A Really Good Jazz Piano by Richard Yates, 1961
The magic trick:
A dastardly mid-story change in perspective
We close our week of stories from Richard Yates’ Eleven Kinds Of Loneliness collection with the showstopper of the bunch; the hit single as it were. This is probably his most famous story. I gather he thought it was his best. It’s hard to argue.
We’re in France with two young American expatriates. The important thing is that we start in Paris with the boy named Carson. We see the story through his eyes, which means we see his friend Ken through his eyes. Ken is in Cannes, pestering Carson with phone calls. Inevitably, we see Ken as a nuisance; a kind of dork, hanging on to the much cooler Carson in a strange kind of hero and hero worshipper friendship.
We don’t really think much of it. This is just the story we’ve been introduced into.
Then the action shifts to Cannes, though.
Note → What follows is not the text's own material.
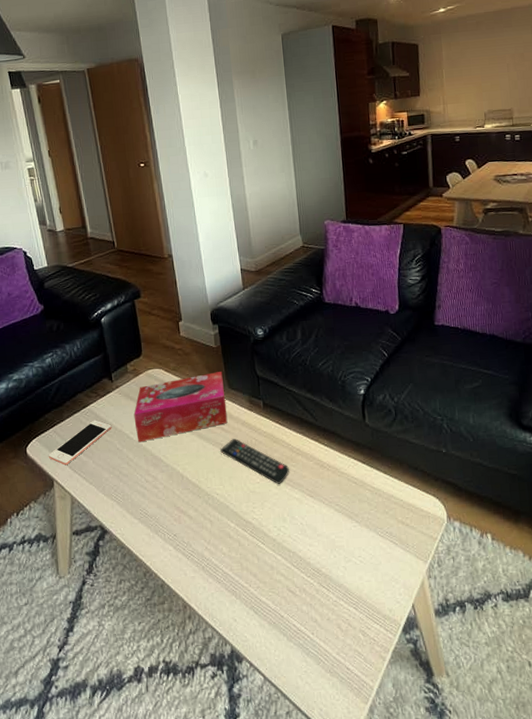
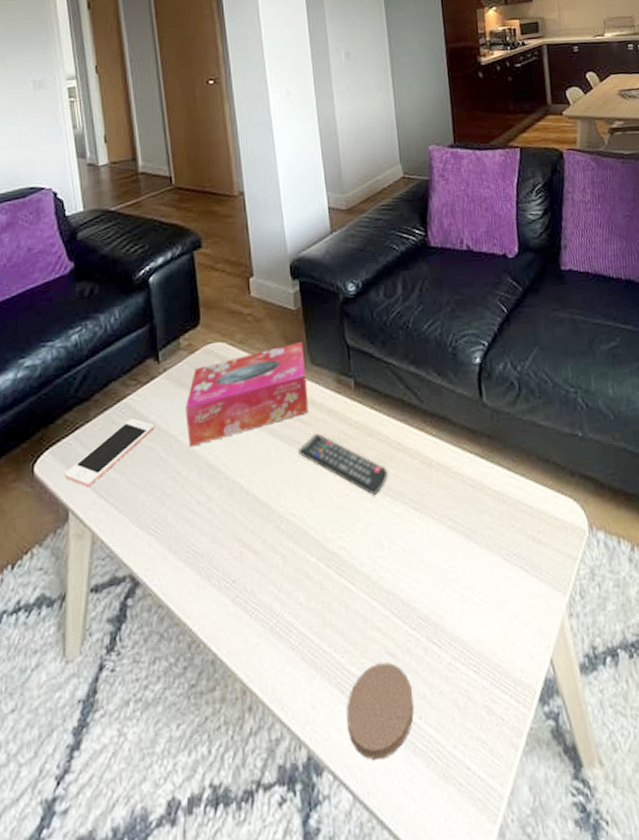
coaster: none [259,596,309,658] -> present [346,662,415,761]

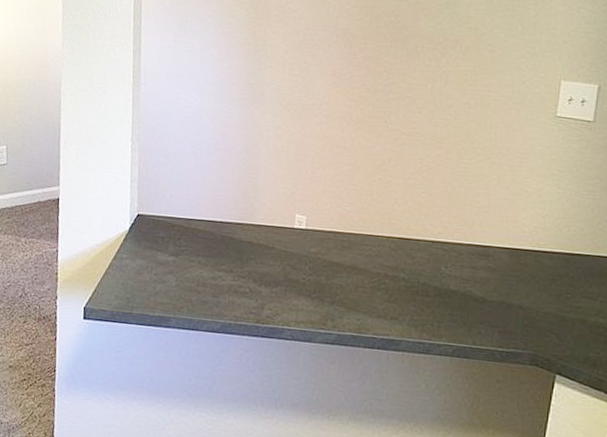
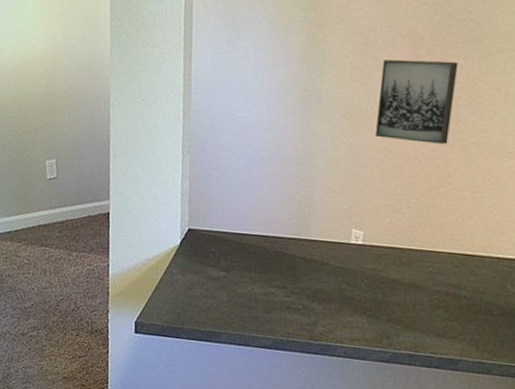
wall art: none [315,56,388,135] -> present [375,59,458,145]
Here we see things from Ken’s perspective, and this is when our awareness of what this story is about really starts to shift.
And it’s not because now we realize something different about the characters, either. It’s not that obvious. It’s not like once we are in Ken’s point of view, we realize Ken is actually really cool, and Carson is the dork. No. That’s not it. We find that we were essentially right from the start. Carson is the cool dude. Ken is the nerdy, needy tagalong.
What we become aware of is a bit more subtle. We start to see how condescension works. We are forced to recognize that we were perfectly comfortable engaging in our own condescension at the beginning of the story when we saw Ken through Carson’s eyes. It’s like the change in perspective in the story throws our sympathies into confusion, and we’re forced to realize our own bad tendencies.
And that’s quite a trick on Yates’s part.
The selection:
Ken couldn’t stop talking. Pacing in and out of the bathroom while Carson took his shower, jingling a pocketful of coins, he talked in the laughing, full-throated joy of a man who has gone for weeks without hearing his own voice. The truth was that Ken never really had a good time away from Carson. They were each other’s best friends, but it had never been an equal friendship, and they both knew it.